Work order 1 :: Output the stretch of the forum excerpt below from "Without more detail, those" through "catch-all case clause.", copied word for word.
Work order 2 ::
Answer these questions using the forum excerpt below:
(a) On what date did lunacookies post?
(b) What construct lets a programmer opt out of Odin's requirement of a case clause for each enum variant?
(c) According to the quoted statement, how are string values compared and ordered?
Work order 3 :: Translate this sentence from the forum excerpt below into Spanish: "Maybe I should’ve expanded on this in the post, but you don’t need invalid values to have exhaustive switching."

Without more detail, those don’t seem super compelling to me, since they sidestep the hard parts of string handling (for example, “String values are comparable and ordered, lexically byte-wise.”). I feel like the distinct type part could be compelling, though, and that’s what I was hoping would be explored.

lunacookies · July 31, 2024, 12:05am

Thank you!

I agree completely, this is super useful. Maybe I should’ve expanded on this in the post, but you don’t need invalid values to have exhaustive switching. For example, unless you opt out with #partial switch, Odin’s compiler forces you to have a case clause for each enum variant, even in the presence of a catch-all case clause.

Items in a dataset listing ::

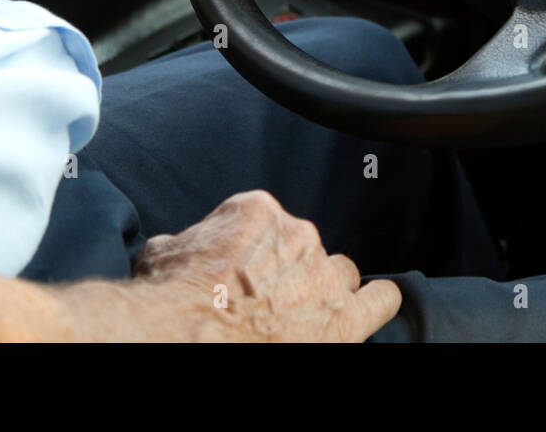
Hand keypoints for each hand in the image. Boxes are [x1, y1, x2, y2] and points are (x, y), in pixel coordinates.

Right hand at [131, 190, 400, 341]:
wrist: (184, 335)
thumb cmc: (169, 298)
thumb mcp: (164, 251)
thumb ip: (190, 242)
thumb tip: (184, 248)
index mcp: (258, 211)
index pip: (268, 224)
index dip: (255, 253)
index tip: (242, 272)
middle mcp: (299, 235)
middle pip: (307, 250)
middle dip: (291, 273)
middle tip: (267, 300)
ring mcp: (324, 277)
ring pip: (341, 275)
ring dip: (327, 292)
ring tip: (307, 315)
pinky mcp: (343, 320)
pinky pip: (381, 301)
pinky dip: (376, 304)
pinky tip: (365, 310)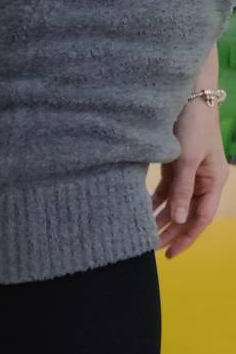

Output 1 ::
Without more detail, those don’t seem super compelling to me, since they sidestep the hard parts of string handling (for example, “String values are comparable and ordered, lexically byte-wise.”). I feel like the distinct type part could be compelling, though, and that’s what I was hoping would be explored.

lunacookies · July 31, 2024, 12:05am

Thank you!

I agree completely, this is super useful. Maybe I should’ve expanded on this in the post, but you don’t need invalid values to have exhaustive switching. For example, unless you opt out with #partial switch, Odin’s compiler forces you to have a case clause for each enum variant, even in the presence of a catch-all case clause.

Output 2 ::
(a) July 31, 2024
(b) #partial switch
(c) Lexically byte-wise

Output 3 :: Quizás debería haber ampliado esto en la publicación, pero no se necesitan valores inválidos para tener un switch exhaustivo.